Романова посмотрела на совершенно серьезное лицо Грязнова.
— Та-ак... У них там в Америке мало своих мафиозников, получат подкрепление. Я слышала, что русская мафия такие кренделя выкомаривает, что итальянскую просто завидки берут. Уже есть несколько дел с миллиардным убытком. Для американцев, конечно. И водит этими комбинациями без сомнения чья-то профессиональная рука. Так что сделку с тобой комитетчики заключили что надо. Наверняка знали, что он готовился отчалить. Небось, сами его в дорогу снарядили. Совместный план сто раз обмозговали. Как я понимаю, вся эта компания набирает валюту любыми путями, каждому хочется иметь свой кусок от Рио-де-Жанейро. Да фиг с ним, с Гаем, Славка! Давай лучше Сашку Турецкого искать, он-то как раз выбыл в неизвестном направлении. Надо Ирине позвонить, возьму грех на душу, скажу, что Александр выехал по заданию.
Он проснулся от подозрительного шороха в дальнем углу камеры. «Крысы!» — испуганно подумал он. Он даже не представлял, что так боится крыс, да собственно говоря, ему еще не приходилось с ними встречаться, разве только сигали они по помойке во дворе их старого дома в Сокольниках. А вдруг крыса сейчас прыгнет к нему на нары?! Несмотря на сырой холод камеры, ему стало жарко — от страха. Сунул руку под плоскую жесткую подушку — Керим оставил ему спички. Чиркнул и стал всматриваться в угол при тусклом и недолговечном свете, но не увидел ничего, кроме неровных теней от нар на квадратных плитах каменного пола. «Шорох не прекращался и как будто даже усилился. Ему было очень страшно опустить ноги с постели, он шикал на крыс, кидал в них зажженными спичками, но они не реагировали ни на звуки, ни на огонь. Неожиданно шорохи разом стихли, и через несколько минут, так же неслышно, как и раньше, в камеру вошел Керим с карманным фонариком в руке.

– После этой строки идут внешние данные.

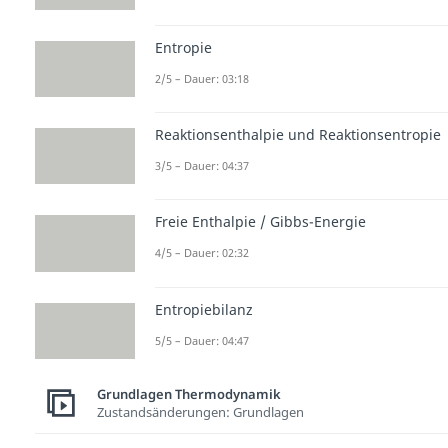
Entropie
2/5 – Dauer: 03:18
Reaktionsenthalpie und Reaktionsentropie
3/5 – Dauer: 04:37
Freie Enthalpie / Gibbs-Energie
4/5 – Dauer: 02:32
Entropiebilanz
5/5 – Dauer: 04:47
Grundlagen Thermodynamik
Zustandsänderungen: Grundlagen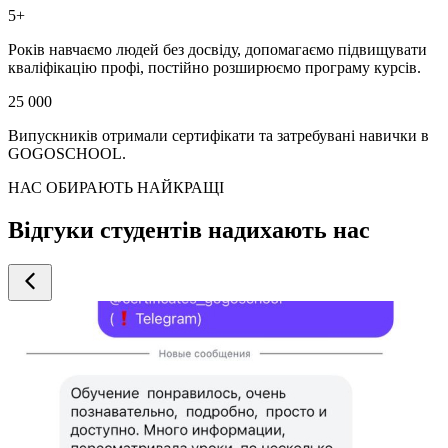
5+
Років навчаємо людей без досвіду, допомагаємо підвищувати
кваліфікацію профі, постійно розширюємо програму курсів.
25 000
Випускників отримали сертифікати та затребувані навички в
GOGOSCHOOL.
НАС ОБИРАЮТЬ НАЙКРАЩІ
Відгуки студентів надихають нас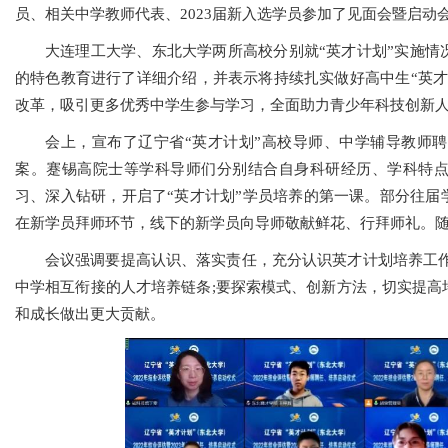
员、相关中学教师代表、2023届新入选学员参加了见面会暨启动
大连理工大学、东北大学两所高校分别就“英才计划”实施情
的特色教育进行了详细介绍，并表示将持续扎实做好高中生“英才
改革，吸引更多优秀中学生参与学习，全面助力青少年科技创新
会上，宣布了辽宁省“英才计划”高校导师、中学辅导教师聘
案。蹇锡高院士等学科导师们分别结合自身科研经历、学科特
习、深入钻研，开启了“英才计划”学员培养的第一课。部分往届
在新学员拜师环节，线下的新学员向导师敬献鲜花、行拜师礼。
会议强调要提高认识、落实责任，充分认识英才计划培养工作
中学相互衔接的人才培养链条;要探索模式、创新方法，切实提高
和成长做出更大贡献。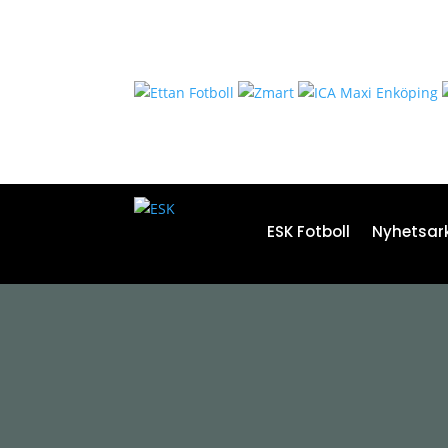
ESK Fotboll
Nyhetsark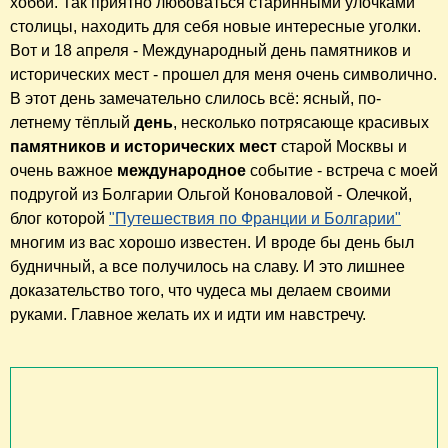
хобби. Так приятно любоваться старинными улочками
столицы, находить для себя новые интересные уголки.
Вот и 18 апреля - Международный день памятников и
исторических мест - прошел для меня очень символично.
В этот день замечательно слилось всё: ясный, по-
летнему тёплый
день
, несколько потрясающе красивых
памятников и исторических мест
старой Москвы и
очень важное
международное
событие - встреча с моей
подругой из Болгарии Ольгой Коноваловой - Олечкой,
блог которой
"Путешествия по Франции и Болгарии"
многим из вас хорошо известен. И вроде бы день был
будничный, а все получилось на славу. И это лишнее
доказательство того, что чудеса мы делаем своими
руками. Главное желать их и идти им навстречу.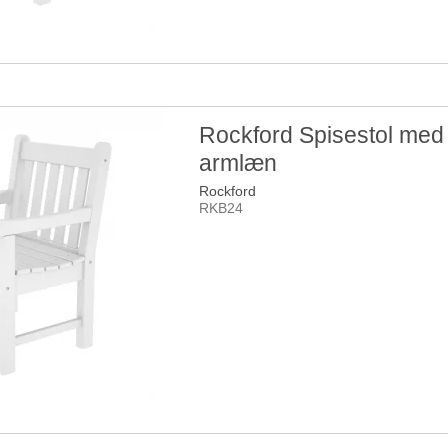
Rockford Spisestol med
armlæn
Rockford
RKB24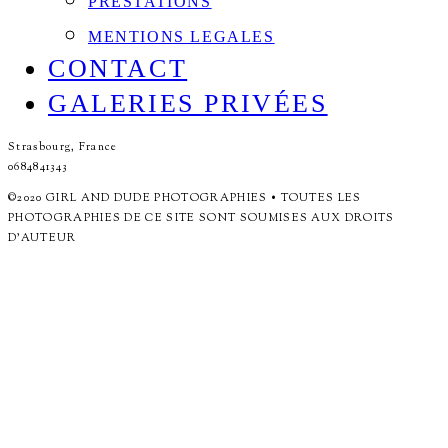
PRESTATIONS
MENTIONS LEGALES
CONTACT
GALERIES PRIVÉES
Strasbourg, France
0684841343
©2020 GIRL AND DUDE PHOTOGRAPHIES • TOUTES LES
PHOTOGRAPHIES DE CE SITE SONT SOUMISES AUX DROITS
D'AUTEUR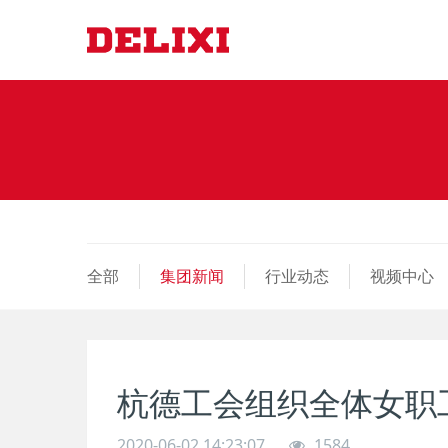
全部
集团新闻
行业动态
视频中心
杭德工会组织全体女职工
2020-06-02 14:23:07
1584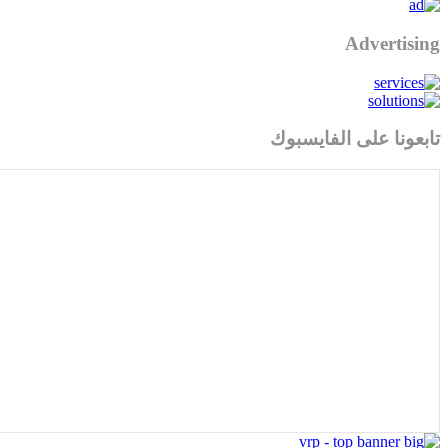
Advertising
تابعونا على الفايسبوك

— Такой молодец, Турецкий, сам проснулся.
— Керим, там крысы... в углу.
— Нет никакой крыс, был один, совсем дохлый, я его в помойка бросал. Вставай, бежать будем.
— Куда бежать?
— Домой бежать, конечно. Ты бежишь, мои товарищи бежат, Керим помогает. Так что не мог звонить твоему Меркулову. Вставай, одевай ботинки, камень будем вынимать.
— Какие товарищи, Керим? Из Бутырки не убежишь, сам говорил.
— Ты не убежишь, один не убежишь, с моими товарищами убежишь. Клятву даешь — никому никогда не признаёшься. Говори — сам бежал, сам дырка нашел. Не даешь клятву — не побежишь, будешь здесь совсем мертвый. Мои товарищи не преступники, свободу татарам хотят давать. Дело стряпал плохой люди, такой же точно, как тебе стряпал. Вставай, будешь лампочку светить.
Керим направился в угол камеры, откуда Турецкому раньше слышалась крысиная возня, отодвинул нары и стал невесть откуда взявшейся стамеской выламывать из пола каменную плиту. Турецкий торопливо натянул кеды, с опаской подошел к Кериму — ему все еще мерещились крысы. Он увидел, что пол выломан был заранее, Керим стамеской очищал от еще не совсем засохшего цемента края плиты. Видно было, что операция готовилась не один день, и Турецкий, оказавшийся в заброшенной камере, в которой не положено было никому находиться, чуть не стал помехой в рискованном предприятии. И Кериму ничего не оставалось делать, как его в это предприятие вовлечь. Товарищи его вероятно сидели в камере по соседству, Керим не мог провести их через охрану на нижний этаж или в подвал, поэтому пришлось ломать пол в этой заброшенной камере.